**Task prompt:** Turn the records from the line with "text Каких-либо сведений" up to and including the line with "text Статья 9.21" into a Markdown table with the columns Row and Line, leaving out any blank lines.

**Data provided:**
..............................

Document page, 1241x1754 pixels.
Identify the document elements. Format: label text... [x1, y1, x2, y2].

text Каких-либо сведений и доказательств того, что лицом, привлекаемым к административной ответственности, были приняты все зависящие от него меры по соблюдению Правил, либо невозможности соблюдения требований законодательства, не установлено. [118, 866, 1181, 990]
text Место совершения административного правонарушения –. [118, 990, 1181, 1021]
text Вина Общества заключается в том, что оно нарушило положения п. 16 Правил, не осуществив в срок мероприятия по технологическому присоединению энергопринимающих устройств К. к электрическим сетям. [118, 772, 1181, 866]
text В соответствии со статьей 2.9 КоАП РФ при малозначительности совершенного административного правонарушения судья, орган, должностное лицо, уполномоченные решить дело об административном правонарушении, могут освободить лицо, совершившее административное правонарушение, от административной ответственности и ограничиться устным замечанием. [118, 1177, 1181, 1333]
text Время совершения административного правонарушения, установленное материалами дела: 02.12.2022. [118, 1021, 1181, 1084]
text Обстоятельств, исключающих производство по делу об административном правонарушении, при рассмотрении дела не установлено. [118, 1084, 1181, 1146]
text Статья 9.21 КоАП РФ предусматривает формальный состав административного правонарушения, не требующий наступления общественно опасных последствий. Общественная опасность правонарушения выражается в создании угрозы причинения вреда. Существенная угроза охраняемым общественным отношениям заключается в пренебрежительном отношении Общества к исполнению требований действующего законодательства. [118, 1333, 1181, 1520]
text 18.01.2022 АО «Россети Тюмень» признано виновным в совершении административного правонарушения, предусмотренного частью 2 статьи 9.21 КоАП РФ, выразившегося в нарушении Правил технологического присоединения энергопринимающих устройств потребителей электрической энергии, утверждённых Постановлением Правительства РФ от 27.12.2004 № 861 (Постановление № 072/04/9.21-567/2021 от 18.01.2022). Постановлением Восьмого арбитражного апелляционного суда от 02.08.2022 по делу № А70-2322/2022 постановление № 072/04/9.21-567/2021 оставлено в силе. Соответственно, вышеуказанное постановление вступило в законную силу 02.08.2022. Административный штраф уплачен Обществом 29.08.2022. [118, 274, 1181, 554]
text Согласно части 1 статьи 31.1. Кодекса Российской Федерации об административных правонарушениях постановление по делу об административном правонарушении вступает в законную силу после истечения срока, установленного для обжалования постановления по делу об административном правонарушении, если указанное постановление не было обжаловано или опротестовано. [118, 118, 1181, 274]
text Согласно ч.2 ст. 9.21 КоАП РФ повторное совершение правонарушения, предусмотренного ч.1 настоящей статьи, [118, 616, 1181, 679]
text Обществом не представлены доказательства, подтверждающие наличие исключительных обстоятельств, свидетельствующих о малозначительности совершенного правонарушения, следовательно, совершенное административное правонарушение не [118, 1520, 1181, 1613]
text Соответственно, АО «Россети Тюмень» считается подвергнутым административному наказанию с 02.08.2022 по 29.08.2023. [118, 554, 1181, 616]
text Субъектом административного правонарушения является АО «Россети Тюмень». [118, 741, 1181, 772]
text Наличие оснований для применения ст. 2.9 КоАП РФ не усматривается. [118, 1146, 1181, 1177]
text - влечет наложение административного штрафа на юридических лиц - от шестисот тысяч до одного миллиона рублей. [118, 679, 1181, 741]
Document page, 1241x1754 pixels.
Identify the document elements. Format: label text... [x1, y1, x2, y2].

..............................

**Solution to this exercise:**
| Row | Line |
|---|---|
| 1 | text Каких-либо сведений и доказательств того, что лицом, привлекаемым к административной ответственности, были приняты все зависящие от него меры по соблюдению Правил, либо невозможности соблюдения требований законодательства, не установлено. [118, 866, 1181, 990] |
| 2 | text Место совершения административного правонарушения –. [118, 990, 1181, 1021] |
| 3 | text Вина Общества заключается в том, что оно нарушило положения п. 16 Правил, не осуществив в срок мероприятия по технологическому присоединению энергопринимающих устройств К. к электрическим сетям. [118, 772, 1181, 866] |
| 4 | text В соответствии со статьей 2.9 КоАП РФ при малозначительности совершенного административного правонарушения судья, орган, должностное лицо, уполномоченные решить дело об административном правонарушении, могут освободить лицо, совершившее административное правонарушение, от административной ответственности и ограничиться устным замечанием. [118, 1177, 1181, 1333] |
| 5 | text Время совершения административного правонарушения, установленное материалами дела: 02.12.2022. [118, 1021, 1181, 1084] |
| 6 | text Обстоятельств, исключающих производство по делу об административном правонарушении, при рассмотрении дела не установлено. [118, 1084, 1181, 1146] |
| 7 | text Статья 9.21 КоАП РФ предусматривает формальный состав административного правонарушения, не требующий наступления общественно опасных последствий. Общественная опасность правонарушения выражается в создании угрозы причинения вреда. Существенная угроза охраняемым общественным отношениям заключается в пренебрежительном отношении Общества к исполнению требований действующего законодательства. [118, 1333, 1181, 1520] |